A large body of scientific evidence has now linked low levels of testosterone in men with an increase in the incidence of cardiovascular disease [38, 39]. Previously this adverse association had been explained by the common co-morbidity of obesity, diabetes and hypertension in hypogonadal men- all known risk factors for cardiovascular disease. Interestingly, while testosterone replacement therapy (TRT) has been reported to improve both body composition (reduced fat and increased muscle mass), and glucose metabolism in hypogonadal men [40], the overwhelming majority of studies report that androgen replacement does not result in a reduction in cardiovascular disease, and even more alarmingly some studies have reported an increased cardiovascular event risk from TRT therapy [41]. Therefore could androgen deficiency be an epi-phenomenon- associated with cardiovascular disease but not the actual cause?

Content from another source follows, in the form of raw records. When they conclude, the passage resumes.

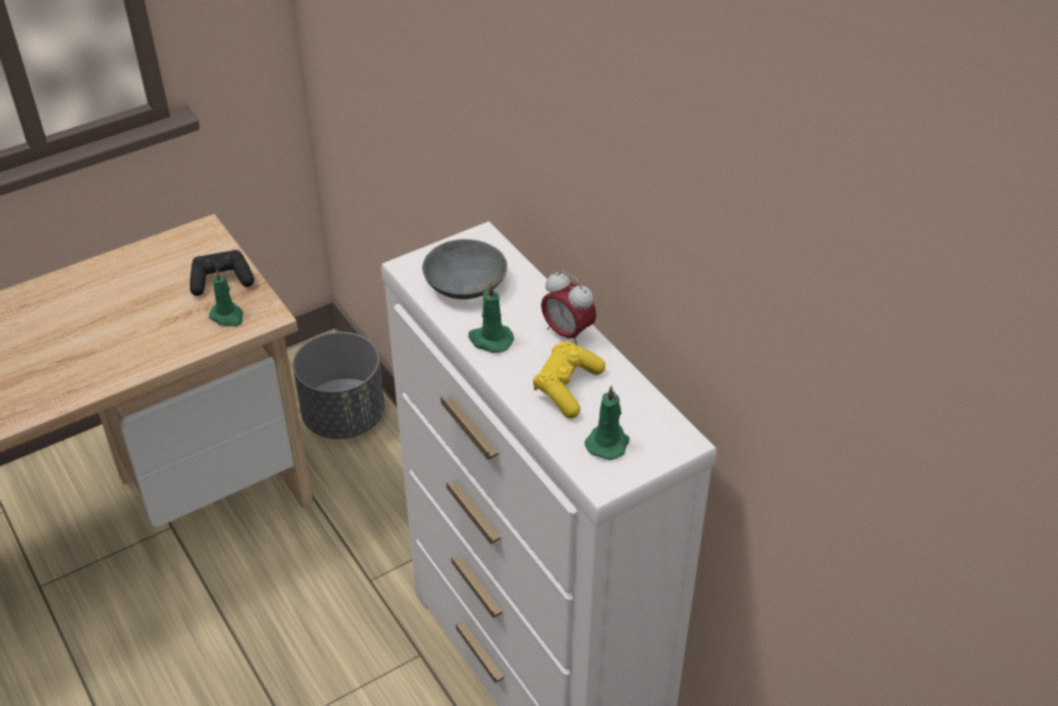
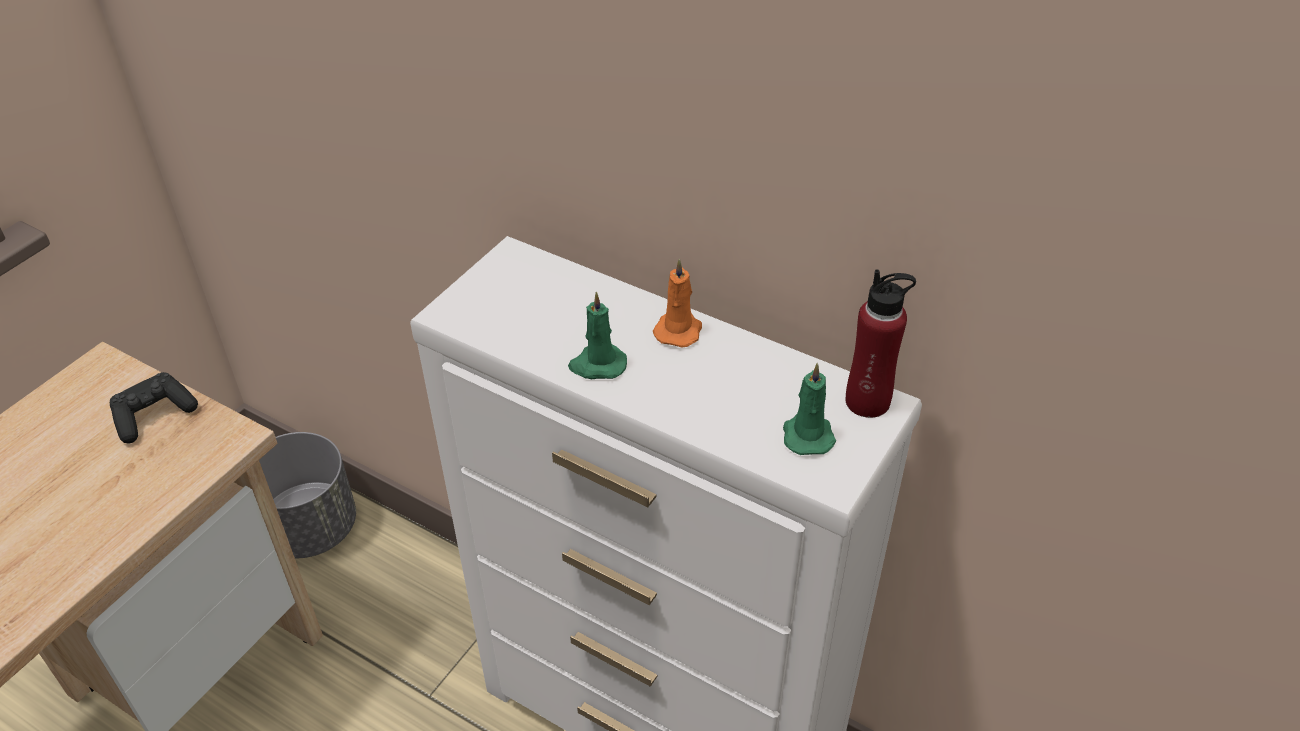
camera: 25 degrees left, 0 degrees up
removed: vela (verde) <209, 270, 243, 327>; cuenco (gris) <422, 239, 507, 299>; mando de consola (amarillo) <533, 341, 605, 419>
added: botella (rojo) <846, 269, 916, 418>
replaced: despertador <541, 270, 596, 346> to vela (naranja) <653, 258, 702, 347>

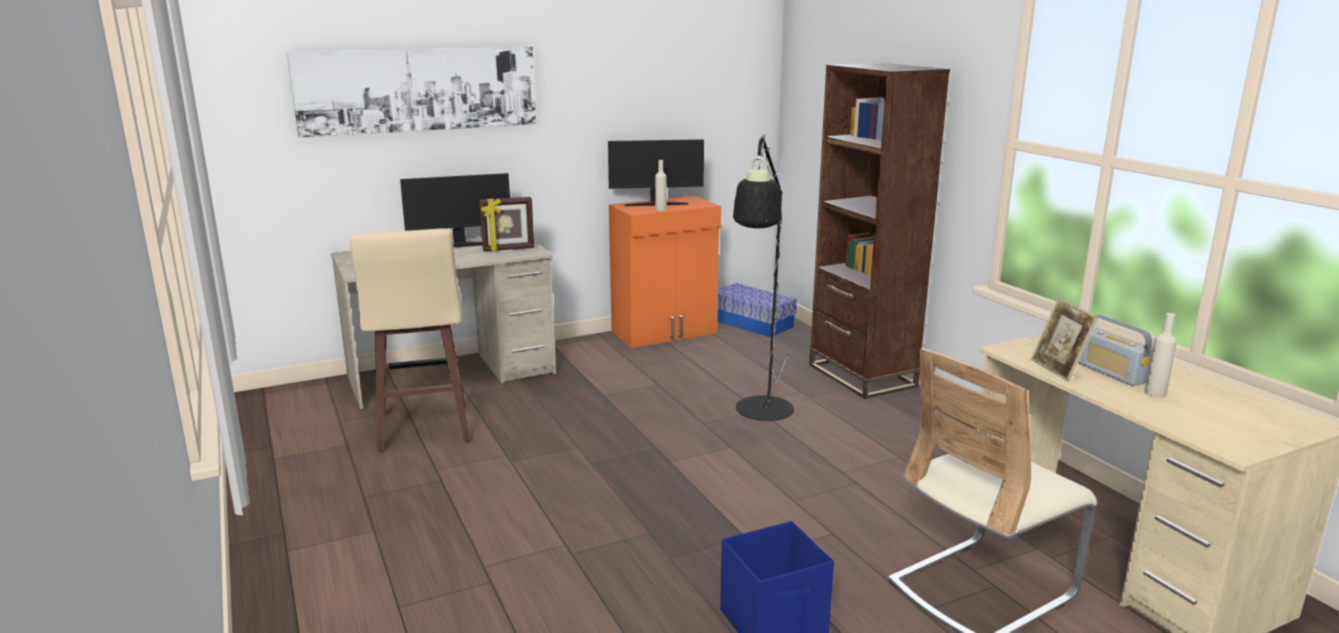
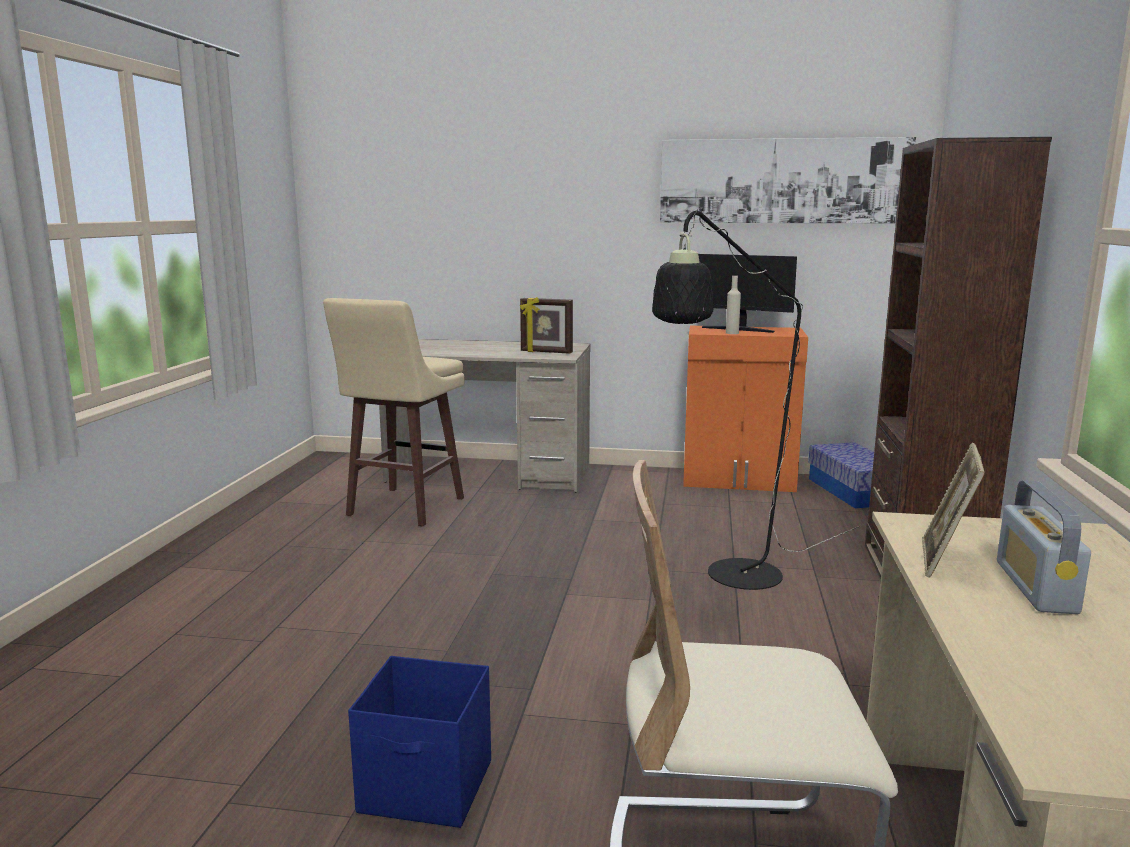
camera: 35 degrees right, 5 degrees down
removed: monitor <400, 173, 510, 248>; botella (beis) <1145, 313, 1177, 398>
moved: cuadro <287, 46, 536, 138> to <660, 137, 916, 223>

Interestingly endotoxaemia related inflammation has been suggested to play a major role in the metabolic and cardiovascular complications of obesity [18, 20, 38, 39], and therefore it is possible that a more effective treatment for obese men is to target endotoxaemia related inflammation, rather than add back testosterone replacement. Resolution of endotoxaemia may improve men’s wellbeing by raising testosterone levels, while also reducing cardiovascular events. Of course at present this is still a hypothetical concept, but one well worth exploring in the future.

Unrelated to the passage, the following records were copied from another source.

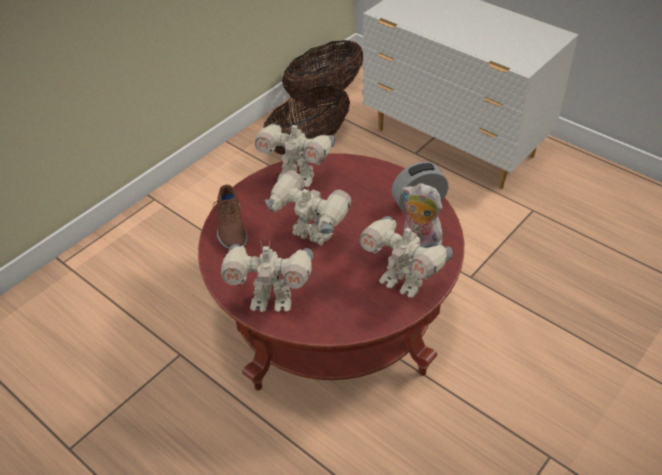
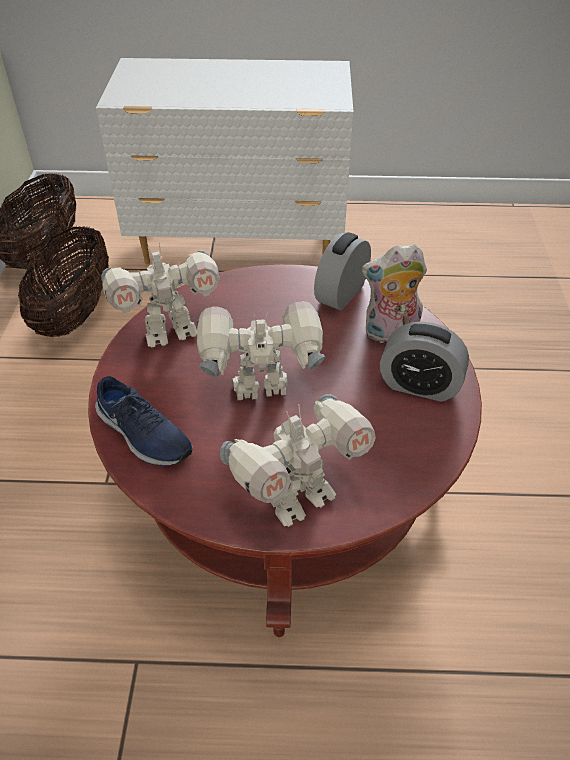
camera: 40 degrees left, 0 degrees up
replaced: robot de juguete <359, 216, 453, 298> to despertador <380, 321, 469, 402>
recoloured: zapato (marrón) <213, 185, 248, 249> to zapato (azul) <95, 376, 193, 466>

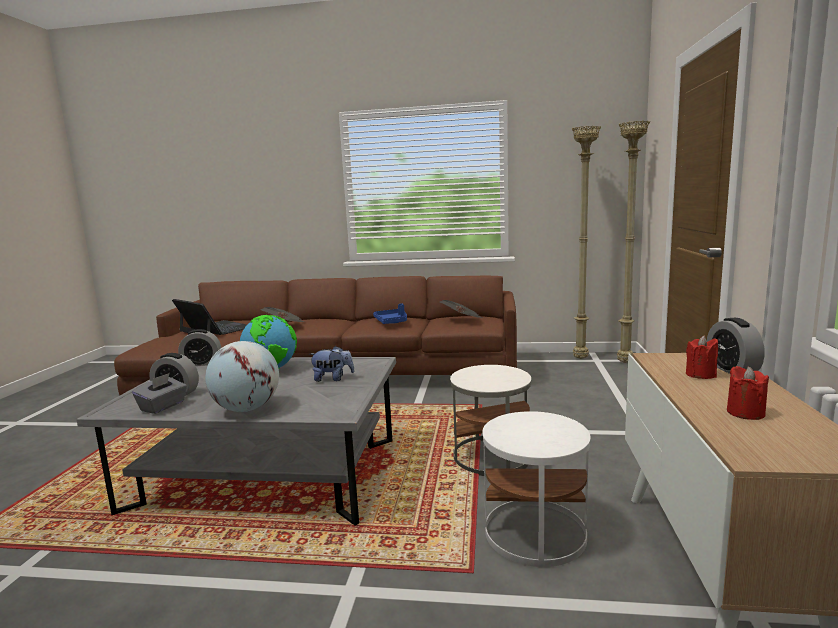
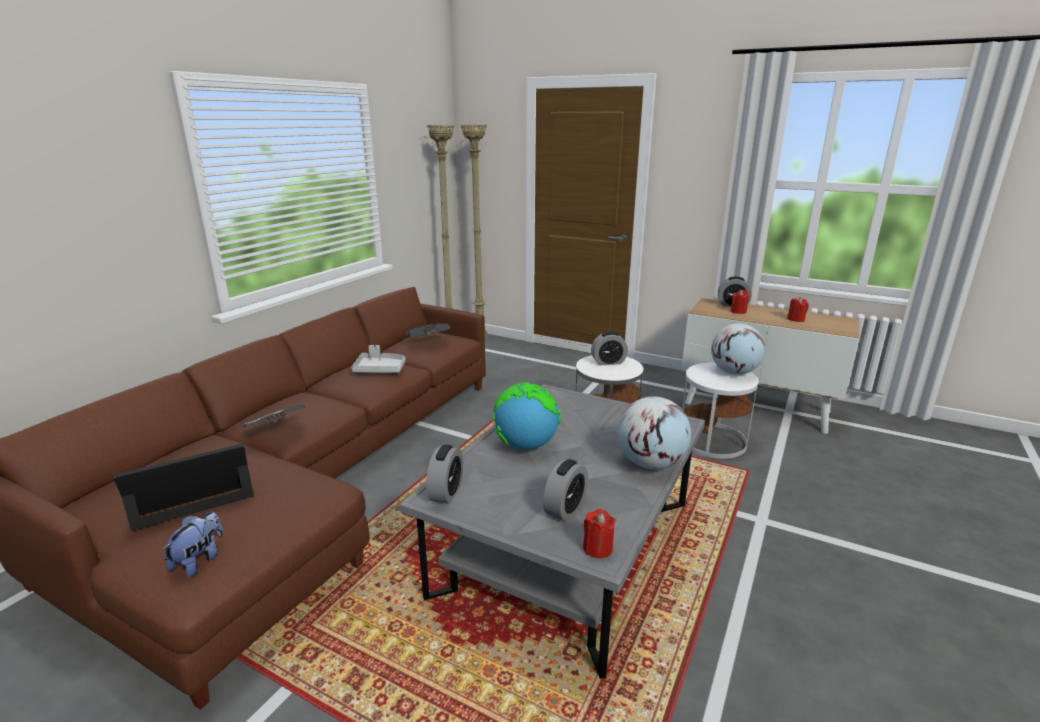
camera: 70 degrees left, 10 degrees up
removed: caja de pañuelos (gris) <132, 373, 187, 414>
added: vela (rojo) <583, 509, 616, 558>; despertador <591, 332, 628, 365>; globo terráqueo <711, 323, 765, 375>
moved: peluche <309, 346, 355, 382> to <163, 512, 224, 577>
recoloured: bandeja (azul) <373, 303, 407, 324> to bandeja (gris) <352, 345, 405, 373>

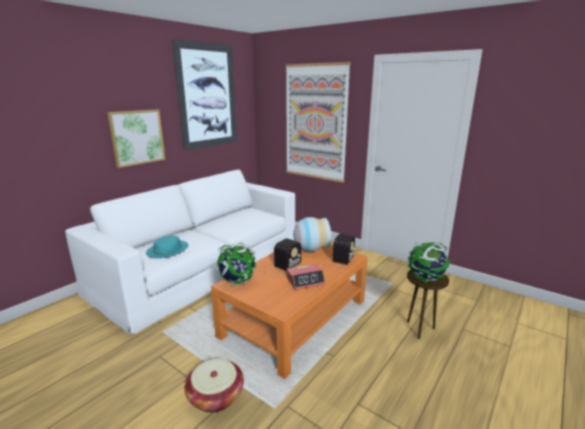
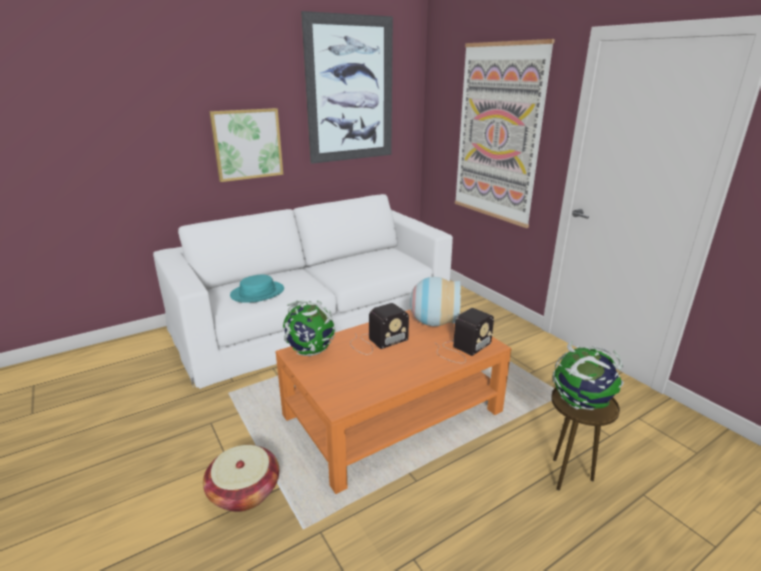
camera: 20 degrees right, 5 degrees up
removed: despertador <287, 264, 325, 290>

According to the GELDING hypothesis [18], the key to effective treatment of obesity related hypogonadism is to improve the barrier function of the intestine, thereby preventing trans-migration of endotoxin from the bowel lumen into the circulation and lowering inflammation known to impair testicular function. One potential treatment that targets this process is the ingestion of probiotic “good bacteria”. These beneficial microbes improve gut wall integrity by releasing Short Chain Fatty Acids (SCFA) that nourishes the adjacent mucosa, improving its barrier integrity. Secondly probiotic bacteria complete for nutrients with potentially pathogenic gram negative bacteria, thereby reducing the endotoxin load within the intestine [42]. A recent study supporting this “gut health” approach reported that ingestion of probiotic lactobacillus reuteri bacteria resulted in an increase in Leydig cell density and improvements in both serum testosterone and spermatogenesis in mice compared to controls [43]. This beneficial effect of probiotics on male reproductive function is most likely mediated by the immune system, since blocking inflammation also resulted in a similar improvement in testosterone production and spermatogenesis. To date no such studies have been conducted in men, but the results of this study certainly support the possibility that this therapeutic approach may be fruitful to investigate in the future.

Conclusions

The results of this study confirm that adiposity is associated with increasing levels of inflammation (serum CRP, IL-6) and metabolic endotoxaemia (LBP), while also being associated with a significant reduction in serum testosterone, independent of changes in serum gonadotrophins (LH, FSH). Interestingly, serum IL-6 levels were also negatively correlated with both serum testosterone and AMH, raising the possibility that this key pro-inflammatory cytokine may play a direct role in impairing Leydig and Sertoli cell function. Furthermore, the observed positive correlation between adiposity, metabolic endotoxaemia (LBP) and serum IL-6 supports the possibility that endotoxin exposure in obese men may be a significant trigger for increased serum IL-6 production, which then in turn impairs testicular function. While this observational study cannot prove a direct causal link between obesity, increased endotoxin exposure and male hypogonadism (GELDING theory), it is the first human study to provide indirect evidence supporting this link. Furthermore, these results open up the potential for future new treatments for obesity related male hypogonadism that focus on preventing metabolic endotoxaemia and its associated chronic inflammatory state.